I don’t know exactly what was going on before [*] but the new behavior is at least legal, and probably better.  It is preventing a bogus reconnection, which could be used for nefarious purposes.  (Connection hijacking, etc.)


[*] Your “flailing about” diagnosis is somewhat lacking in its level of rigor. :)  I think if you look more deeply into it, you’ll be shocked at how thin the ice you’ve been dancing on is.

> Possibly relevant facts:

Oh, yeah.  Relevant like rashes are to a diagnosis of chicken pox.

> - The DOS box uses the same local port (1025) every time it tries to connect.

That’s legal only if you allow the previous connection to die first, via the TIME_WAIT delay.  Until that delay expires, the connection’s 5-tuple [**] is still in use, and the kernel is right to refuse to accept another SYN using the same 5-tuple.

Another poster recommended SO_REUSEADDR, but that’s just a hack around the TIME_WAIT delay.

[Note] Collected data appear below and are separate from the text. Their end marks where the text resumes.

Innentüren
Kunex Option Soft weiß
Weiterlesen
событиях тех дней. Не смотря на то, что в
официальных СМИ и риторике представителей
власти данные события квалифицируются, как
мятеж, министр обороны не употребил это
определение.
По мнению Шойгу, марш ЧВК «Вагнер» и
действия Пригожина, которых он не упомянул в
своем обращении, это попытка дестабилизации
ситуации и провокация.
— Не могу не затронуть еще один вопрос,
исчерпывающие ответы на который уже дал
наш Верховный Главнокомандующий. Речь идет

The correct fix is to change the DOS app to use an ephemeral port number.  That won’t 100% fix it, because you’ll still have a 1:16,383 chance [***] of causing the same problem as you’ve run into now, but that sounds live-able to me.  If you reboot only once a week, you’d have to be Yoda to have much reason to be worried about running into this again during the balance of your tenure with this company.

If you’re really worried about it, write the prior port to a text file on program startup and avoid that one on the next run.

Oh, let me guess the objection: old binary-only DOS app, no source code available, programmers long since vanished, right?


[**] Transport protocol, local port, local IP, remote port, remote IP.  At least one must be different for a new connection to be allowed.

[***] The IANA ephemeral port range (https://en.wikipedia.org/wiki/Ephemeral_port) has about 16k ports.  I spent some time puzzling over the probabilities, and I’m pretty sure you don’t count two “draws” here: you’re only concerned with the chance that the *next* port you pick will be equal to the preceding one.